Prostacyclin-dependent cyclic AMP formation in endothelial cells.

Abstract

The effect of the stable prostacyclin (PGI2) mimetic iloprost on cyclic AMP levels was investigated in cultured porcine aortic endothelial cells. Iloprost (10(-10)-10(-5) mol/l) did not change cyclic AMP levels at passage 1 when endothelial cells were untreated but did so after inhibition of endogenous PGI2 formation by 48 or 72 h treatment with indomethacin or diclofenac (10(-5) mol/l). Iloprost increased cyclic AMP in a concentration-dependent manner and up to 6-fold above control when cells from passage 6 were used. In these cells, basal PGI2 generation was reduced to 20% of that at passage 1. Cyclic AMP stimulation by iloprost (10(-5) mol/l) in passage 6 cells was enhanced, reaching up to 11-fold the control level, when cells were cultured for 48 h in the presence of indomethacin or diclofenac (10(-5) mol/l).
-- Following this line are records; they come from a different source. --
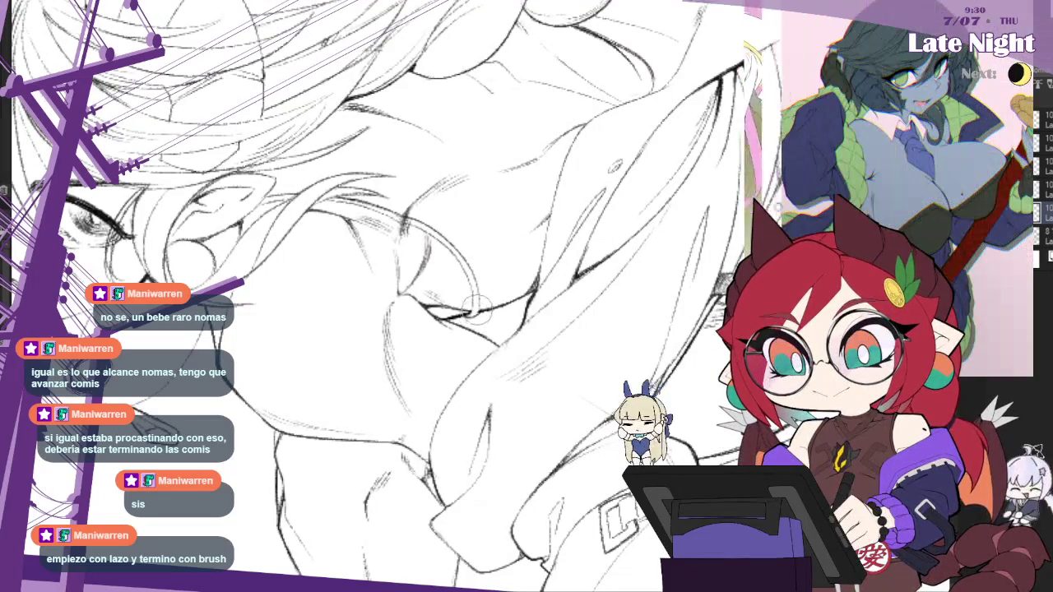
# Step: Fit the whole drawing in view, mirror it, and zoom into the shoulder to redraw lines
pyautogui.press('ctrl+0')
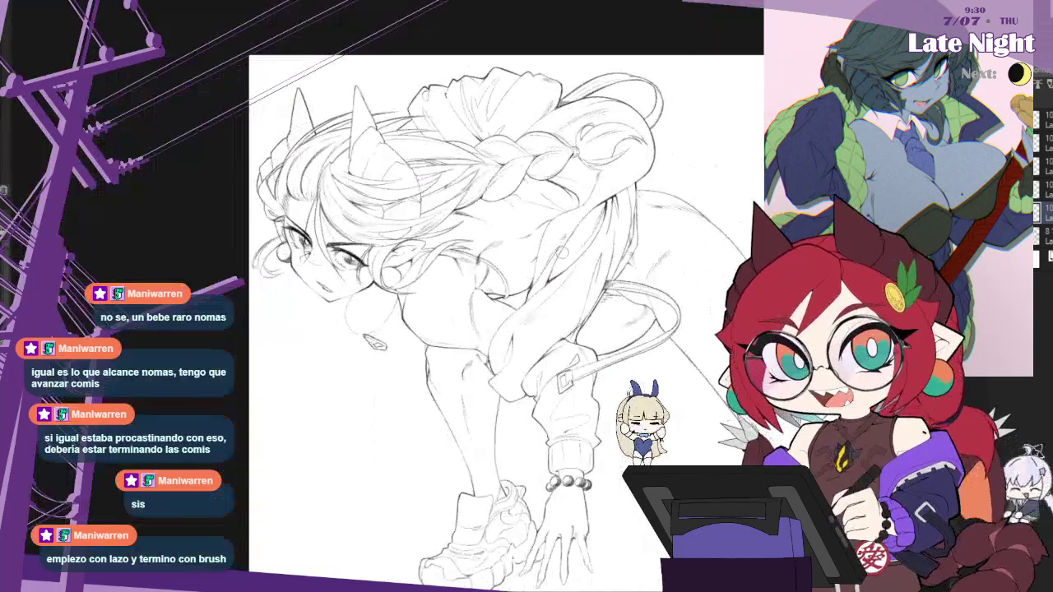
pyautogui.press('ctrl+minus')
pyautogui.press('h')
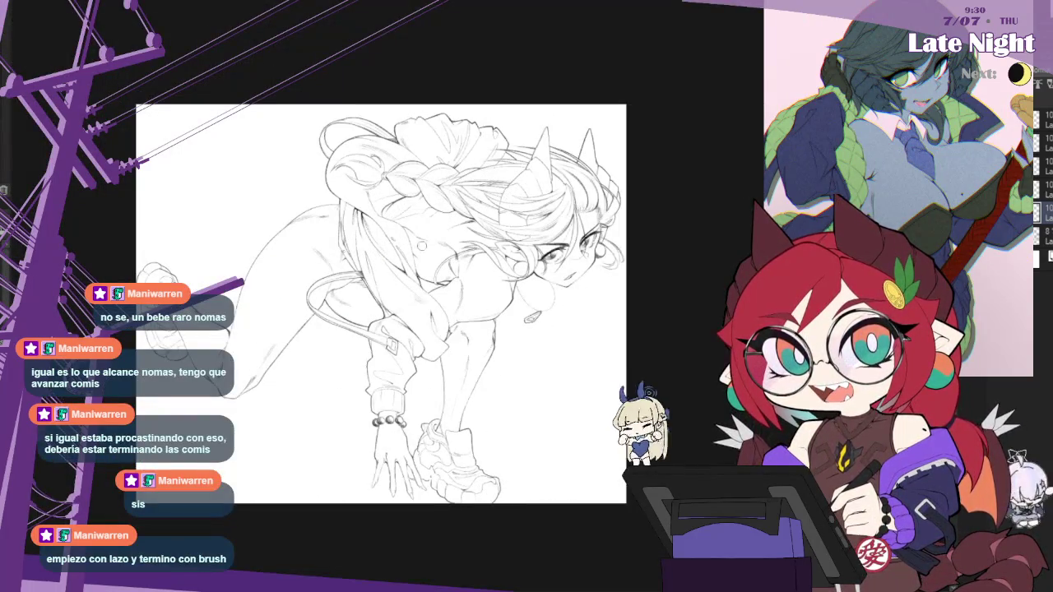
pyautogui.scroll(1, 375, 246)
Cyclic AMP formation in LLC-PK1 cells, a kidney epithelial cell line without endogenous PGI2 biosynthesis, was markedly (25-fold above basal) stimulated by iloprost and unchanged by pretreatment with indomethacin and diclofenac. The data demonstrate that a continuous basal PGI2 generation occurs in porcine aortic endothelial cells that may be sufficient to completely desensitize PGI2-dependent adenylate cyclase activation, presumably at the receptor or GTP-binding protein level.